If you learn nothing else about supercars today, then remember this: there is one component of the Gordon Murray Automotive T50 which Gordon himself insisted was made heavier – yes, heavier – than it strictly needed to be. 

It’s the gearknob.

“That is heavy on purpose” Gordon explains as I pick up the glossy black ball from a shelf of T50 pieces and express shock at its unexpected heft. “We tested three different weights and this one overcomes the notchy synchro feel in first and second gear on a really fast gearchange.”

There you have it. The only piece of Gordon’s V12 hypercar that’s heavier than it strictly needs to be is the bit that makes changing gear manual feel nicer. What a guy. What a car.

You join me amid a guided tour of the T50’s production line, in late 2021. XP cars – that’s eXperimental Prototypes – stand in various stages of completeness in the surgically clean industrial unit. It’s quiet, ordered, and calm.

There’s no hacking of bodywork with circular saws and flying sparks to make the early mules fit together. No packaging on the floor. If you weren’t aware of the Gordon Murray story, you might think this place has been churning out supercars for decades, not dipping its toe into the water for the very first time. 

All 100 owners of a T50 will be (or have been) offered a guided tour of this production line by Gordon himself.

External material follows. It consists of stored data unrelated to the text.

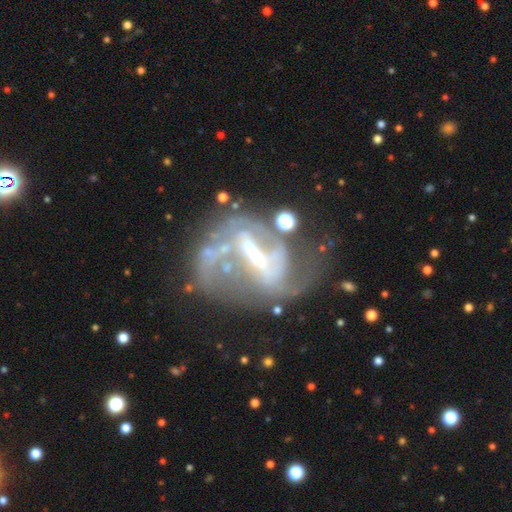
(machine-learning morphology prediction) Q: Smooth or featured?
A: featured or disk (82%); runner-up: star or artifact (10%)
Q: Edge-on disk?
A: no (95%); runner-up: yes (5%)
Q: Bar?
A: strong (58%); runner-up: weak (29%)
Q: Spiral arms?
A: yes (78%); runner-up: no (22%)
Q: Spiral winding?
A: medium (40%); runner-up: loose (38%)
Q: Spiral arm count?
A: 2 (57%); runner-up: can't tell (21%)
Q: Bulge size?
A: small (54%); runner-up: moderate (30%)
Q: Merging?
A: none (39%); runner-up: major disturbance (33%)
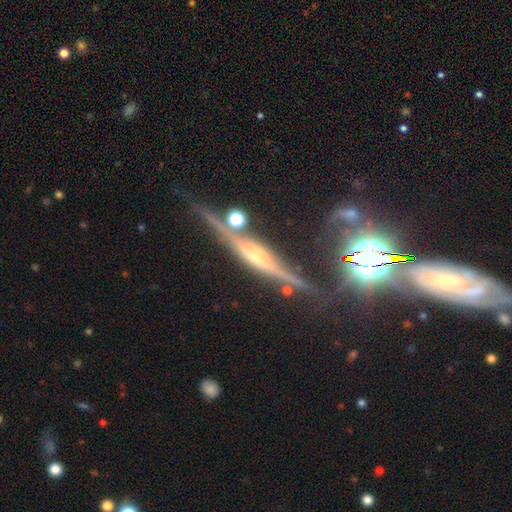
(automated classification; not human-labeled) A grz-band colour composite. It shows a featured or disk galaxy (74%) viewed edge-on (94%) with a rounded central bulge (68%). Merging: none (70%).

When you’re paying £2.36 million plus taxes for a toy, you get more than just floor mats and a tank of fuel thrown in on the house.

This is the very building Professor Murray once housed his entire collection of lightweight cars and motorcycles in, displaying his weight-saving ethos next to a recreation of his old draftsmen’s office and some of his beloved jukeboxes. Now, the classics have mostly been moved aside, to make way for the T50’s birthplace. And today, Gordon’s giving me the customer treatment.

“This is XP10, it’s about to go off to Nardo,” says Gordon, gesturing at a bright orange T50 sat on a car-lift with its doors and engine bay covers aloft. The boss is keen to point out the exposed carbon weave – more subtle than on the likes of Bugatti or Pagani’s. “We’re trying different levels of gloss or satin finish. The cars are so bespoke, we offer ten different levels of tint.” 

Heat-reflective shielding glints in the engine bay. Is it gold, a la McLaren F1? “That isn’t actually gold at the moment. We’re trying three different materials. In 30 years heat radiation materials have got so much better. If we get a particular hotspot we can’t solve, we’ll go to the 18-carat gold.”

As XP10 is already wearing its rear-view cameras (instead of bulky door mirrors), Gordon can point out the pitot tube used “for a bit of fun” to measure static air pressure over the top of the car. “On the diffuser, we’ve got one measuring the dynamic or low pressure.” Handily, he points to a complete diffuser assembly lying upturned on a table close by, so we can inspect an angle of the T50 no owner will hopefully ever see – the naked underside. 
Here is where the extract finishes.